Let $\mu$, as usual, denote the one-dimensional Lebesgue measure.
For a real interval $[0,x]$ and a nonempty $S \subset \mathbb{R}_{\geq 0}$ define the asymptotic density of $S$ in $\mathbb{R}_{\geq 0}$ as
$$A(S) :=\limsup_{x \to + \infty} \frac{\mu(S \cap [0,x])}{x}$$
Now, suppose $f:\mathbb{R}_{\geq 0} \to \mathbb{R}_{\geq 0}$ is an arbitrary nonnegative continuous function such that $$\int_0^{+\infty} f < +\infty$$
Let $\epsilon>0$. Define $S_{\epsilon}$ as the preimage of $[\epsilon, +\infty)$ under $f$.
Conjecture: For any $\epsilon>0$, $A(S_{ \epsilon}) = 0$
Motivation: we know that there are continuous real functions such that $\int_0^{+\infty}f$ converges but $f$ does not go to $0$. For example, the 'thin triangle' type examples. However, in between the triangles there are 'plateaus of zero'. The triangles get thinner as $x \to +\infty$ which implies they become more and more sparse as we go further into the positive real line (ie., the plateaus are more prevalent). In other words, the function is mostly $0$ or mostly within $\epsilon$ of $0$.

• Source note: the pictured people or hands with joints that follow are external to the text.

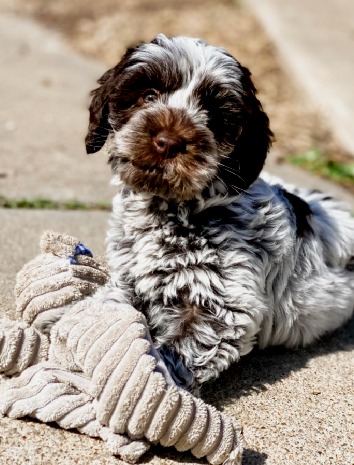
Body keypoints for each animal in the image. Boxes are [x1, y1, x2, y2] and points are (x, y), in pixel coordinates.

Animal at [85, 35, 354, 388]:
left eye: (214, 116)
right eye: (148, 95)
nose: (168, 142)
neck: (174, 210)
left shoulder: (221, 306)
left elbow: (174, 355)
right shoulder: (130, 279)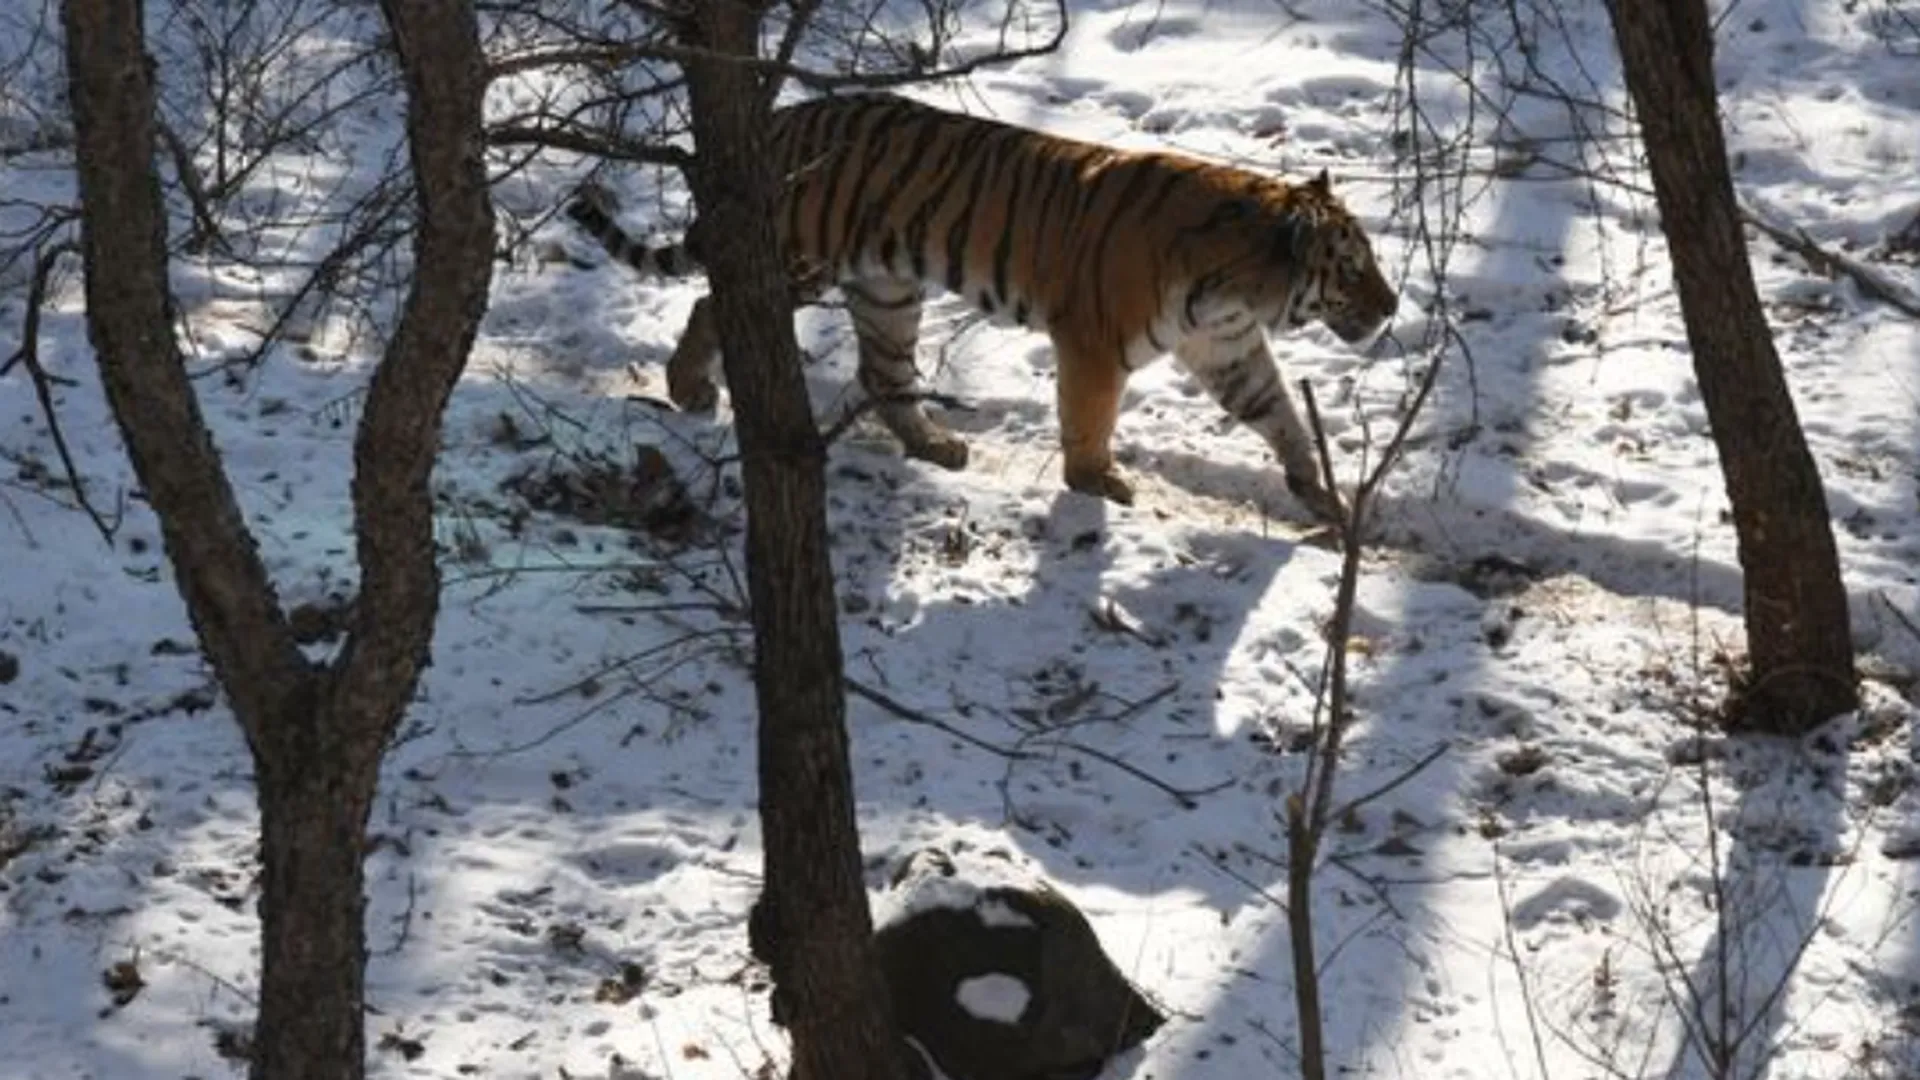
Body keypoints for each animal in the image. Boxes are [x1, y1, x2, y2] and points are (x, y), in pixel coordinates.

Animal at [564, 90, 1397, 518]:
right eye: (1354, 267)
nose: (1391, 308)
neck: (1243, 287)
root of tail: (778, 117)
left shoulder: (1226, 346)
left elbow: (1278, 411)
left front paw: (1316, 489)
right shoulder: (1094, 342)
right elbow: (1090, 418)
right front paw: (1095, 482)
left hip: (888, 291)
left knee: (882, 374)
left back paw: (934, 444)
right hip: (800, 262)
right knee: (712, 303)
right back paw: (689, 388)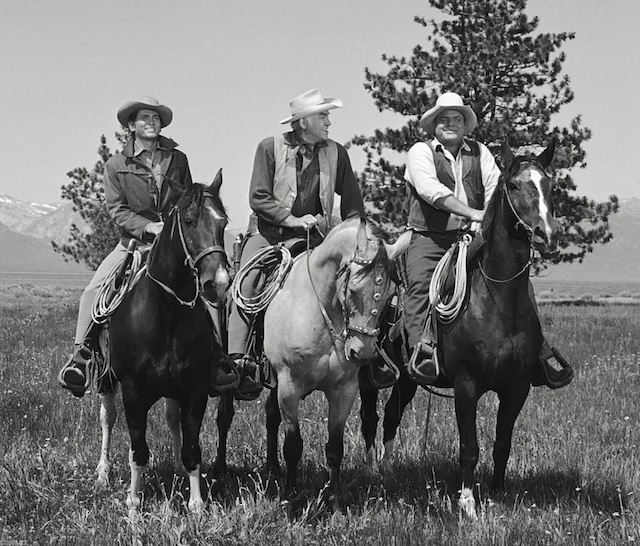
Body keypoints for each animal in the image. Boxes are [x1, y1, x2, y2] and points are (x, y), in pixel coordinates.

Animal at [96, 171, 231, 516]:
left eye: (223, 223)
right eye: (188, 220)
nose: (219, 283)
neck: (165, 316)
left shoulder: (195, 390)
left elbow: (192, 446)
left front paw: (196, 504)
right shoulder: (133, 392)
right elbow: (138, 450)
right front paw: (134, 504)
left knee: (172, 421)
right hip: (106, 378)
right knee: (107, 417)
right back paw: (102, 472)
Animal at [212, 217, 398, 498]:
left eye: (388, 295)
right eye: (354, 290)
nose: (362, 352)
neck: (319, 308)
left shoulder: (344, 390)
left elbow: (334, 448)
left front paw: (333, 497)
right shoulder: (290, 386)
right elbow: (293, 445)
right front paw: (290, 495)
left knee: (271, 417)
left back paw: (273, 467)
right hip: (230, 375)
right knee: (224, 417)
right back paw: (221, 468)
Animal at [360, 139, 560, 516]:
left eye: (549, 185)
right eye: (514, 186)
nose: (547, 235)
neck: (499, 303)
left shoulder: (517, 388)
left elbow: (501, 443)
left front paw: (497, 494)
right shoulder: (467, 386)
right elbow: (469, 447)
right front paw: (467, 503)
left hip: (408, 379)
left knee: (391, 416)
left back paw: (388, 469)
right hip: (368, 374)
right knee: (370, 418)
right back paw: (371, 470)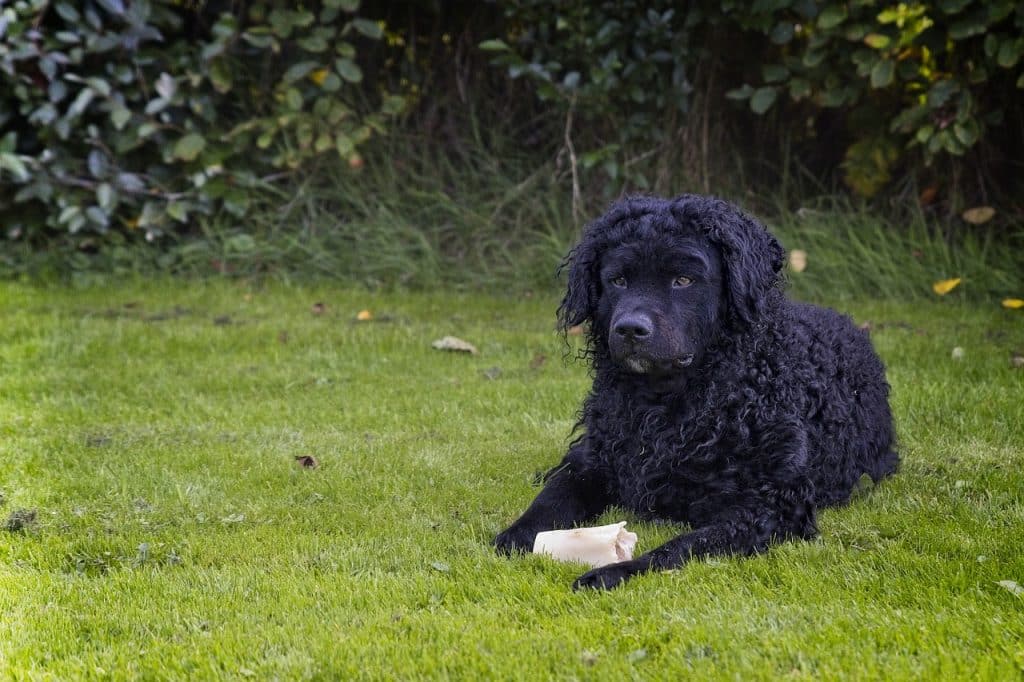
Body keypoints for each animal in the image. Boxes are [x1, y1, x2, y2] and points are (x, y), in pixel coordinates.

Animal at [495, 193, 897, 585]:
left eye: (683, 280)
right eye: (619, 280)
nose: (630, 329)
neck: (668, 405)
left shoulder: (773, 506)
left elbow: (677, 547)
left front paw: (614, 571)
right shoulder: (595, 462)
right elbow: (551, 501)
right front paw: (516, 535)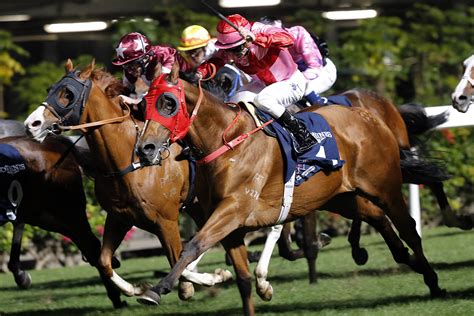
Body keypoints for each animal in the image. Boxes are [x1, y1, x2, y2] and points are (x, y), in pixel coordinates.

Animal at [24, 59, 235, 304]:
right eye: (50, 89)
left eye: (67, 93)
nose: (31, 124)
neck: (129, 162)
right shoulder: (119, 218)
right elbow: (104, 262)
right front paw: (136, 289)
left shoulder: (166, 220)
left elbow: (177, 259)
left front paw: (210, 278)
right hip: (196, 205)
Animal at [135, 65, 446, 314]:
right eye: (141, 107)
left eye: (168, 102)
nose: (145, 148)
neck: (227, 142)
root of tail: (368, 115)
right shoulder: (231, 226)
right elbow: (242, 280)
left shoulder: (233, 210)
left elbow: (192, 245)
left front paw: (157, 289)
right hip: (340, 197)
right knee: (378, 218)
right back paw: (399, 257)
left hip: (385, 187)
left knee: (409, 228)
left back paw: (433, 282)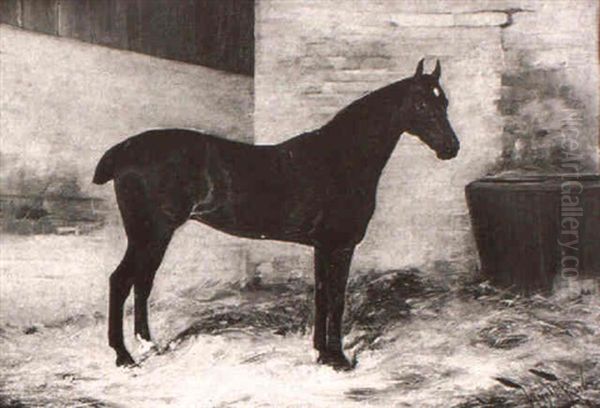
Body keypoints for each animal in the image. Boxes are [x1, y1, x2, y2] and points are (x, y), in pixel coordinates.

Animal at [92, 59, 460, 370]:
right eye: (421, 104)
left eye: (444, 103)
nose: (451, 148)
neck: (341, 158)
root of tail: (123, 150)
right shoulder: (337, 245)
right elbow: (335, 299)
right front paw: (339, 359)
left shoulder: (323, 247)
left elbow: (323, 297)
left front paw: (321, 354)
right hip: (150, 233)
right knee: (121, 281)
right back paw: (124, 356)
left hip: (154, 236)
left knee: (142, 282)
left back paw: (149, 345)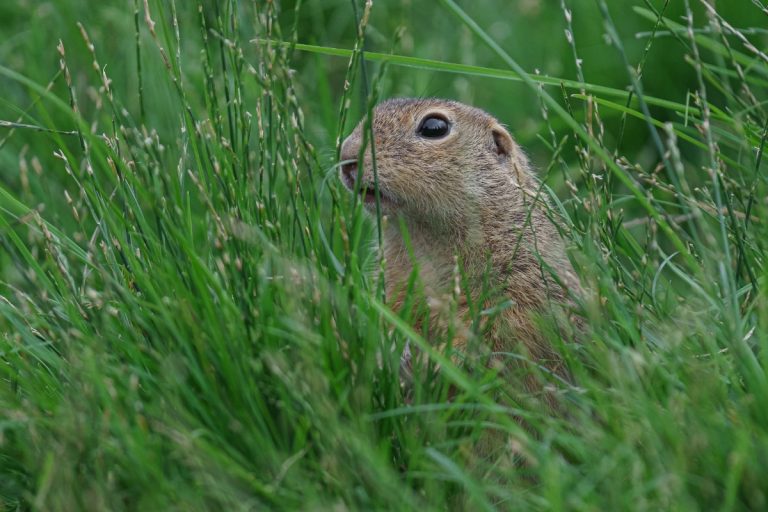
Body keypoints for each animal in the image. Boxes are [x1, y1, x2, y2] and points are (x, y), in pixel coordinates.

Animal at [339, 98, 582, 395]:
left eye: (434, 127)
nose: (346, 154)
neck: (428, 240)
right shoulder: (395, 284)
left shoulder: (524, 282)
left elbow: (503, 334)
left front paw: (437, 361)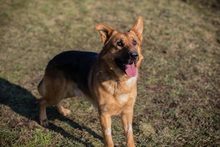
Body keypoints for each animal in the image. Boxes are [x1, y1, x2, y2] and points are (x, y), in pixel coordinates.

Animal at [37, 16, 144, 146]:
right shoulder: (104, 115)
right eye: (119, 44)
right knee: (42, 101)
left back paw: (62, 111)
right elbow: (108, 138)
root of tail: (52, 60)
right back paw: (43, 120)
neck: (118, 80)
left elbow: (129, 135)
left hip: (66, 93)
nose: (134, 55)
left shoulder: (127, 112)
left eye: (135, 42)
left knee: (51, 101)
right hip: (57, 93)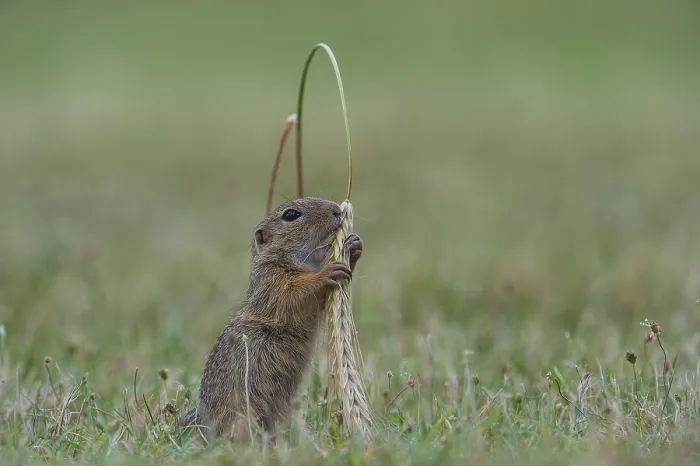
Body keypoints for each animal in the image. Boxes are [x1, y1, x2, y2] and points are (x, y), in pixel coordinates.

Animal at [180, 197, 363, 442]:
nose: (337, 210)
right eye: (291, 215)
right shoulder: (275, 282)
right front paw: (328, 271)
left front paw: (352, 246)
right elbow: (296, 294)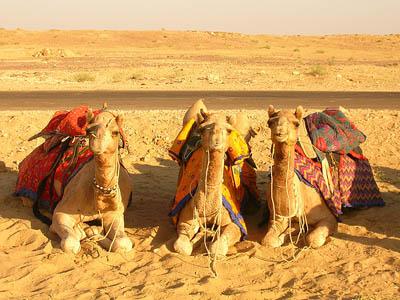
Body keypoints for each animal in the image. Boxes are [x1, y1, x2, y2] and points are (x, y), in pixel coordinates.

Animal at [28, 106, 134, 254]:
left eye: (115, 132)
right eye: (88, 130)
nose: (96, 140)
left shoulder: (115, 214)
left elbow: (123, 243)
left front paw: (93, 231)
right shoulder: (61, 212)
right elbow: (71, 243)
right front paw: (85, 231)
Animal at [171, 100, 253, 255]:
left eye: (228, 130)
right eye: (203, 128)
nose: (216, 141)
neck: (208, 208)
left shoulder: (235, 222)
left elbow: (217, 248)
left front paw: (209, 237)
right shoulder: (185, 220)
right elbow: (182, 247)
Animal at [262, 105, 338, 248]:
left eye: (296, 123)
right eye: (269, 123)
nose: (279, 132)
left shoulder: (329, 217)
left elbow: (312, 239)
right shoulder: (277, 217)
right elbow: (268, 241)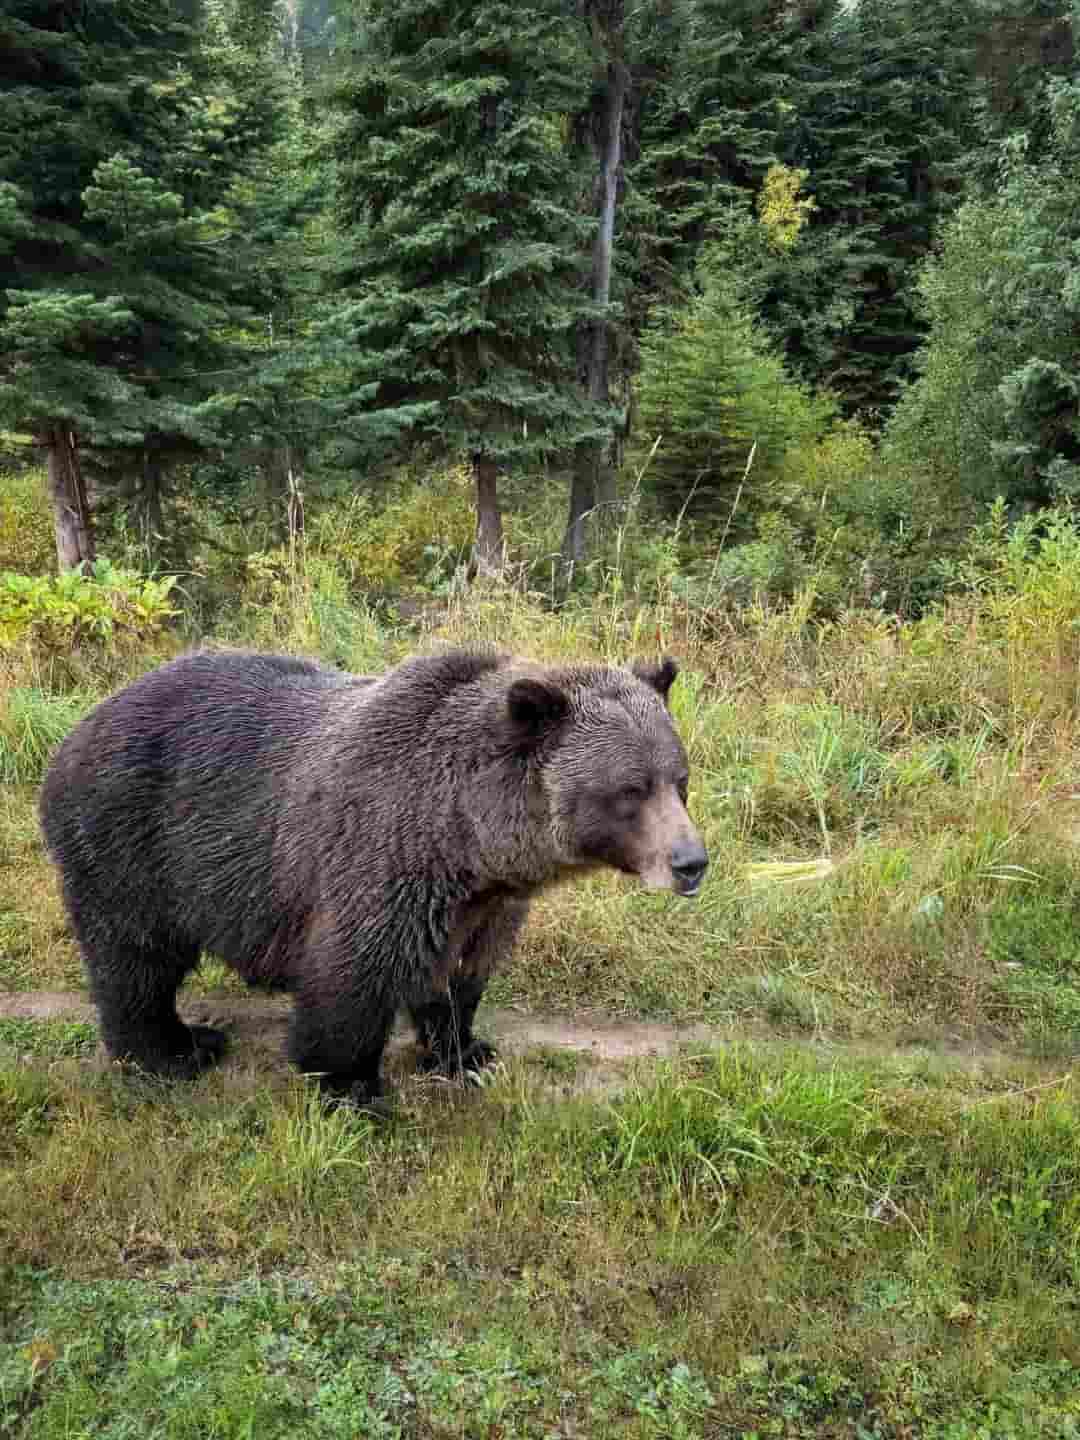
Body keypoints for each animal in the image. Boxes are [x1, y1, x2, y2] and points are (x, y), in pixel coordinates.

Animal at [38, 646, 708, 1107]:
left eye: (679, 779)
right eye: (630, 790)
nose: (691, 862)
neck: (466, 838)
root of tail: (79, 724)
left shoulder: (481, 902)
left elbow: (462, 972)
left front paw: (466, 1050)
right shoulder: (378, 857)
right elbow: (352, 976)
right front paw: (352, 1086)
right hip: (131, 842)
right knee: (136, 956)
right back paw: (174, 1050)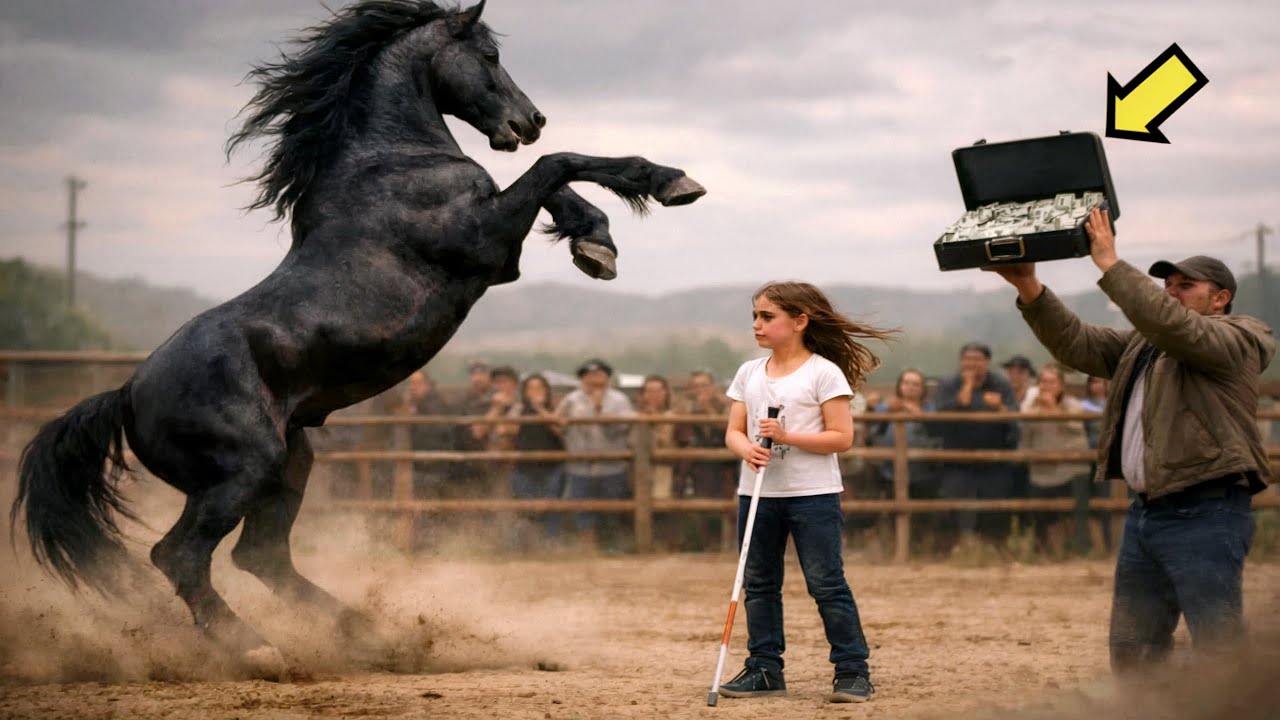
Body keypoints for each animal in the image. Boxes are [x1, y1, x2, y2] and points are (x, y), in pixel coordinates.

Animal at [11, 0, 704, 678]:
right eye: (488, 55)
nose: (530, 119)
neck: (390, 161)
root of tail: (126, 393)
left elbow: (556, 182)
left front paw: (597, 243)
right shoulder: (488, 244)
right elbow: (556, 164)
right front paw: (669, 184)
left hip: (291, 462)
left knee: (260, 557)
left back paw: (373, 635)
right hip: (244, 468)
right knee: (179, 555)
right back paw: (259, 650)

One idea to construct a counterexample is to have the triangles be strictly side by side (no plateaus). I can't quite get this to work. For example, if the $n$th triangle has height $h$ (the height is invariant) and we want the integral to equal $C$, the width of the $n$th triangle should be $2\frac{C}{h} 2^{-n}$. However, $\sum 2\frac{C}{h} 2^{-n} = \frac{2C}{h}$ so the total width of all of the triangles is finite, which implies we just have a zero-plateau for sufficiently large $x$ (ie., $x>\frac{2C}{h}$). This is problematic.
Hence, we want the total width to equal $+\infty$. Hence we need the heights to go to $0$ to compensate. But this would mean for sufficiently large $x$ the triangles have height $<\epsilon$, which is problematic as well (ie., this would mean $\sup(S_{\epsilon}) < +\infty$ which obviously means $A(S_{\epsilon}) = 0$, hence we have no counterexample).